1955 novel by Robert Silverberg

Revolt on Alpha C is a juvenile science fiction novel by American writer Robert Silverberg, published by Crowell in 1955. It was Silverberg's first published book.

== Plot summary ==

The story takes place in the year 2363. The protagonist is Cadet Larry Stark, a 20-year-old, fresh graduate of the Space Patrol Academy who comes from a long line of Space Patrol commanders. As the story begins, he is embarking on the customary final training cruise on the interstellar ship Carden. At the end of this cruise, he will be awarded a commission as officer of the Space Patrol. The ship makes the four and a half light-year journey to the star Alpha Centauri in a span of 15 days using the faster-than-light overdrive. The fourth planet orbiting Alpha C, an earth-like planet inhabited by dinosaurs, has been colonized 125 years earlier.

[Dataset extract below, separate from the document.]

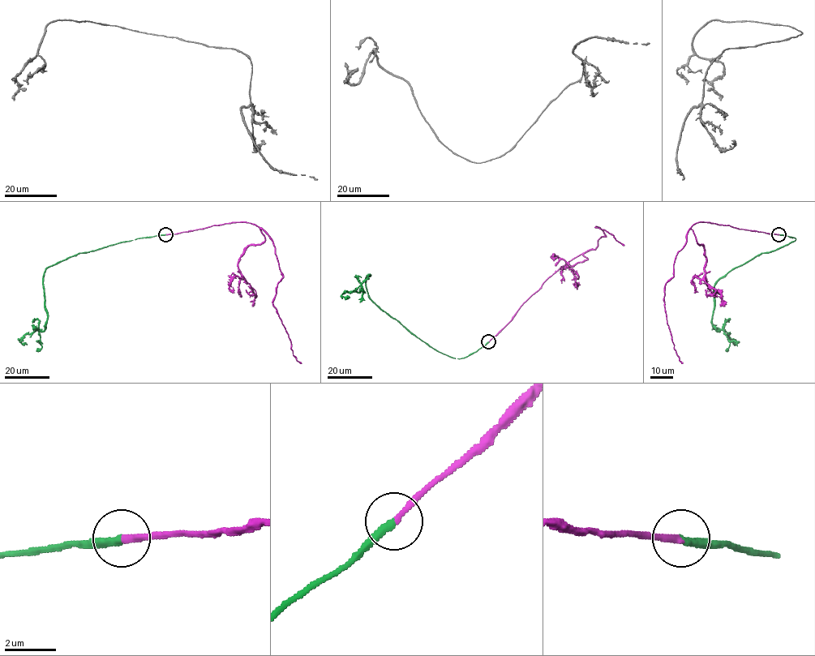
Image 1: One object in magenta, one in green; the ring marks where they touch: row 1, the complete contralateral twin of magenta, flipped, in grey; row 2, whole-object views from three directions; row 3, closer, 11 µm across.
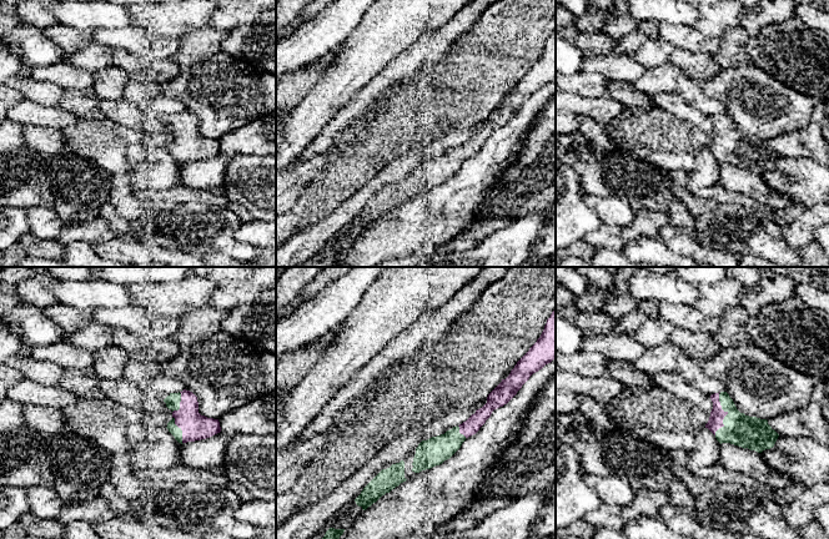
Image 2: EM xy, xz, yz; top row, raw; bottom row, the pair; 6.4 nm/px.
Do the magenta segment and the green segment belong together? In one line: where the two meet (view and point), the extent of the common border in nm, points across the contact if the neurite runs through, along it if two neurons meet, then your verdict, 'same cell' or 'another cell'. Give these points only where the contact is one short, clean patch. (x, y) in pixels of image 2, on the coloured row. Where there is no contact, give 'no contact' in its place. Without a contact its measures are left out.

Cadet Stark, who has been taught to obey orders and to trust the infallibility of Earth and the Space Patrol, arrives at planet IV of Alpha C just as the colonists are voting to declare, and possibly fight for, their independence from Earth.
The arrival of the Carden and its crew can potentially affect the course of events in this revolution. The young cadet, for the first time in his life, must choose the proper and honorable course of action in a situation where there is no clear
right and wrong. The consequences of his actions may place in jeopardy his career with the Space Patrol and the love of his father.

==Characters==
The character named Harl Ellison was named after science fiction writer Harlan Ellison, who was a neighbor of Silverberg in New York at the time he was writing the book. This was confirmed in a special edition on the occasion of Silverberg's 35th year in the business.

==Reception==
Galaxy reviewer Floyd C. Gale praised the novel as "a fast-moving story ... that I would have liked when I was a youngster."

Kirkus Reviews also called it "fast moving science fiction".